→ TASK BRIEF: Copies of all lines that contain "baseFrequency" are needed; take them from the data below.

→ SUPPLIED DATA:
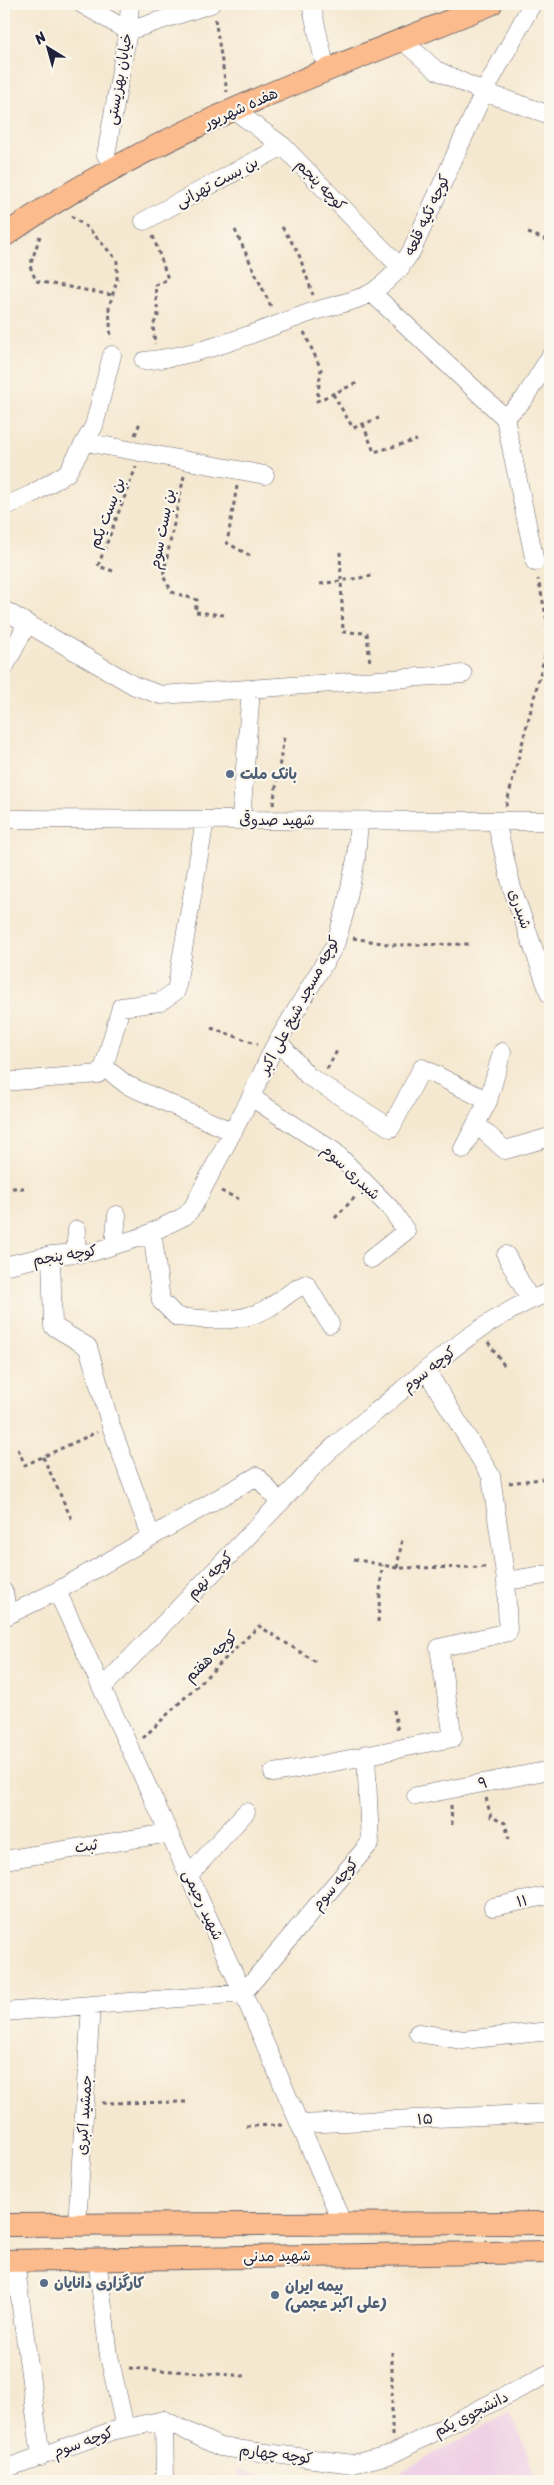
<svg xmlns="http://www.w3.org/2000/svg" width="554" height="2485" font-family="Sriracha,'Playpen Sans Arabic',sans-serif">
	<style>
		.built { fill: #efd0e5 }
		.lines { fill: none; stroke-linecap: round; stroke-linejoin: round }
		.minor-casing { stroke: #6c676f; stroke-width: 19 }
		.major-casing { stroke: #6c676f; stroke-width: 24 }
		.path { stroke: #6c676f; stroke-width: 3; stroke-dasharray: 4 4; stroke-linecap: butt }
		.minor { stroke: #fff; stroke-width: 18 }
		.major { stroke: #fbbb8c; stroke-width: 22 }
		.service-dot { fill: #5c6f8a; stroke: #fbf7ec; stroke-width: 2 }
		.labels { text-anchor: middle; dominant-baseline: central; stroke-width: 4.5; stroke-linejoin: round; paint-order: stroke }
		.street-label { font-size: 15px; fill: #22223b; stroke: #fbf7ec }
		.service-label { font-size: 15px; font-weight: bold; fill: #4e5e75; stroke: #fbf7ec; text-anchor: start }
	</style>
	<rect width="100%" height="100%" fill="#fbf7ec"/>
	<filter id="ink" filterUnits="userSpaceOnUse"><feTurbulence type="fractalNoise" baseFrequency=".02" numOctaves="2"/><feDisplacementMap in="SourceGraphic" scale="10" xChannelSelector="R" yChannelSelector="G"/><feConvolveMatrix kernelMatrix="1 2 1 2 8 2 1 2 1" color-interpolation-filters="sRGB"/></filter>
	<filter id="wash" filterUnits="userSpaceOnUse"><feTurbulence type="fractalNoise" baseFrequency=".0096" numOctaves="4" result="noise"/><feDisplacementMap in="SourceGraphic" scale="20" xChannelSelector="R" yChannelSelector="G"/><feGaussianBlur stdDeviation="1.12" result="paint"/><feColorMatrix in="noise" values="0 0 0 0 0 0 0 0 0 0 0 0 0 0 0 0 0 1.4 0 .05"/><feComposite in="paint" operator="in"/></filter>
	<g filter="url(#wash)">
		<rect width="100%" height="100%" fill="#f5e8d0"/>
		<!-- built -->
		<path class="built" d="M509 2413 520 2433 537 2481H384Z
			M238 2469 278 2481H238Z"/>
	</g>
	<g filter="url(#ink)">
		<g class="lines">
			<!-- minor casing -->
			<g class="minor-casing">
				<path id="minor" d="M82 4 128 31 211 4
					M311 4 323 57
					M402 40 436 70 484 92 550 115
					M234 110 283 146 401 268
					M106 155 128 31 130 4
					M144 221 283 146
					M372 293 505 418 535 562
					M144 361C205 355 253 333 309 313 325 307 360 301 374 291 390 280 402 267 412 250L484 92 532 4
					M505 418 524 399 550 357
					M85 442 265 475
					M4 507 32 494 67 473 94 426 112 355
					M4 610 135 686 161 695 463 674
					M4 668 27 624
					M4 819 550 821
					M241 820 251 689
					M496 821 512 888 550 995
					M278 1041 308 1076 391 1128 422 1068 488 1101
					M104 1067 127 1085 233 1132
					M4 1082 98 1074 104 1067 121 1007 160 1002 176 991 205 820
					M251 1097 335 1152 391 1209 406 1231 371 1259
					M476 1124 505 1150 550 1137
					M463 1149 488 1101 502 1052
					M144 1236 185 1216 193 1207 251 1097 273 1049 335 945 345 911 356 859 359 821
					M114 1245 117 1215
					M75 1253 77 1230
					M51 1255 53 1326 88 1347 111 1426 151 1536
					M506 1255 530 1300
					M4 1266 51 1255 93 1252 144 1236 153 1238 161 1301 177 1317C208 1320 242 1324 270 1307 284 1299 289 1291 306 1284L330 1324
					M506 1581 550 1574
					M57 1591 243 1993 342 2222
					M4 1592 8 1615
					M4 1617 57 1591 257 1476 280 1503
					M102 1688 298 1484C322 1454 352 1431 382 1407 433 1364 486 1316 550 1292
					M273 1773C333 1764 393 1749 453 1738L439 1648 508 1632 506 1581 491 1476 426 1370
					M416 1796 550 1770
					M4 1860 169 1833
					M189 1875 246 1812
					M493 1907 550 1895
					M4 2012 243 1993 370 1843 366 1754
					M418 2033 463 2040 550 2031
					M300 2124 550 2113
					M77 2225 91 2005
					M97 2259 109 2356 125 2428
					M15 2261 41 2457
					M164 2420 220 2447 353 2464 392 2454 550 2373
					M164 2420 165 2481
					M4 2469 112 2431 164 2420"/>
			</g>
			<!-- major casing -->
			<g class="major-casing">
				<path id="major" d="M4 236C151 132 326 72 491 4
					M4 2225 550 2223
					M4 2261 550 2252"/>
			</g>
			<!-- path -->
			<path class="path" d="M215 19 227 92
				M71 216 88 228 117 260V280L109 307 111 339
				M282 227 298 252 313 295
				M235 230 272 309
				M528 233 550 241
				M40 236 30 266 36 281 112 295
				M153 236 168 279 155 285 158 316 153 325 155 344
				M304 332 321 369 317 401 359 382
				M333 394 353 428 379 418
				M363 424 374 452 417 440
				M135 435 141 420
				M184 476 163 576 172 592 197 600 195 612 224 615
				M237 486 227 543 251 556
				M340 552 343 632 367 633 370 664
				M113 571 98 566 136 467
				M320 584 372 576
				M273 805 284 737
				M506 806 549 640 546 615 538 579
				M353 938 393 945 470 944
				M211 1028 258 1044
				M327 1069 338 1049
				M4 1188H27
				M221 1191 239 1199
				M335 1218 355 1197
				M488 1342 506 1368
				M18 1449 25 1465 97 1432
				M43 1457 72 1520
				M509 1483 550 1478
				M354 1559 397 1568 489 1567
				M397 1568 402 1540
				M378 1622 382 1565
				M394 1710 398 1732
				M143 1738 259 1626 316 1662
				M486 1798 491 1817 505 1823 509 1839
				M451 1805 452 1827
				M102 2103 188 2102
				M246 2126 282 2125
				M129 2368 246 2376
				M392 2436V2350"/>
			<!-- minor -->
			<use href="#minor" class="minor"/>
			<!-- major -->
			<use href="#major" class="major"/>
		</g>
	</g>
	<!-- markers -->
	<g class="service-dot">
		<circle cx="230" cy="774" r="5"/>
		<circle cx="44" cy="2283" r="5"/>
		<circle cx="275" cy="2295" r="5"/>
	</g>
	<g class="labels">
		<!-- street labels -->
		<g class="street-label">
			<text transform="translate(119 79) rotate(-80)">خیابان بهزیستی</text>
			<text transform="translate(241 108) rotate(-24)">هفده شهریور</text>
			<text transform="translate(217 182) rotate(-28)">بن بست تهرانی</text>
			<text transform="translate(321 185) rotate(46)">کوچه پنجم</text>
			<text transform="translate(427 215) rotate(-65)">کوچه تکیه قلعه</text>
			<text transform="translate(107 513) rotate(-69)">بن بست یکم</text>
			<text transform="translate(162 529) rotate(-79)">بن بست سوم</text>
			<text x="277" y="820">شهید صدوقی</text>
			<text transform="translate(520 909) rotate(71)">شبدری</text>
			<text transform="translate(299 1005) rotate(-62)">کوچه مسجد شیخ علی اکبر</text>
			<text transform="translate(351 1172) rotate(43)">شبدری سوم</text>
			<text transform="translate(65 1255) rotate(-9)">کوچه پنجم</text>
			<text transform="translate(429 1369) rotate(-38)">کوچه سوم</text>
			<text transform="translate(210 1575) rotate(-46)">کوچه نهم</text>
			<text transform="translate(211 1656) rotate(-44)">کوچه هفتم</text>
			<text transform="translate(483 1783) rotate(-11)">۹</text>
			<text transform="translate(86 1846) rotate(-9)">ثبت</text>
			<text transform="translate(335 1884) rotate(-50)">کوچه سوم</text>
			<text transform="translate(522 1901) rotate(-12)">۱۱</text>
			<text transform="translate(203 1905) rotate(65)">شهید رحیمی</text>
			<text transform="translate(84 2115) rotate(-86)">جمشید اکبری</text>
			<text transform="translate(425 2119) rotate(-3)">۱۵</text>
			<text transform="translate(277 2256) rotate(-1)">شهید مدنی</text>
			<text transform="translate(471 2414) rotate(-27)">دانشجوی یکم</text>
			<text transform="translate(83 2442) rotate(-20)">کوچه سوم</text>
			<text transform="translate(276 2454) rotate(7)">کوچه چهارم</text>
		</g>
		<!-- service labels -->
		<g class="service-label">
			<text x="240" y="774">بانک ملت</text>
			<text x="54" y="2283">کارگزاری دانایان</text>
			<text x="285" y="2286">بیمه ایران<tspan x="285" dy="17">(علی اکبر عجمی)</tspan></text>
		</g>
	</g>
	<!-- margin -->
	<rect width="554" height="2485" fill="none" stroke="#fbf7ec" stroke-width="20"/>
	<!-- north arrow -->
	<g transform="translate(48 48) rotate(323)" stroke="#fbf7ec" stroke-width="4" paint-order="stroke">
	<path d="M0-4L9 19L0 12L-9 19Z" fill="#22223b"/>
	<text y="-8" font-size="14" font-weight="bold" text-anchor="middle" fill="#22223b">N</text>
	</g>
</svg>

→ SOLUTION:
	<filter id="ink" filterUnits="userSpaceOnUse"><feTurbulence type="fractalNoise" baseFrequency=".02" numOctaves="2"/><feDisplacementMap in="SourceGraphic" scale="10" xChannelSelector="R" yChannelSelector="G"/><feConvolveMatrix kernelMatrix="1 2 1 2 8 2 1 2 1" color-interpolation-filters="sRGB"/></filter>
	<filter id="wash" filterUnits="userSpaceOnUse"><feTurbulence type="fractalNoise" baseFrequency=".0096" numOctaves="4" result="noise"/><feDisplacementMap in="SourceGraphic" scale="20" xChannelSelector="R" yChannelSelector="G"/><feGaussianBlur stdDeviation="1.12" result="paint"/><feColorMatrix in="noise" values="0 0 0 0 0 0 0 0 0 0 0 0 0 0 0 0 0 1.4 0 .05"/><feComposite in="paint" operator="in"/></filter>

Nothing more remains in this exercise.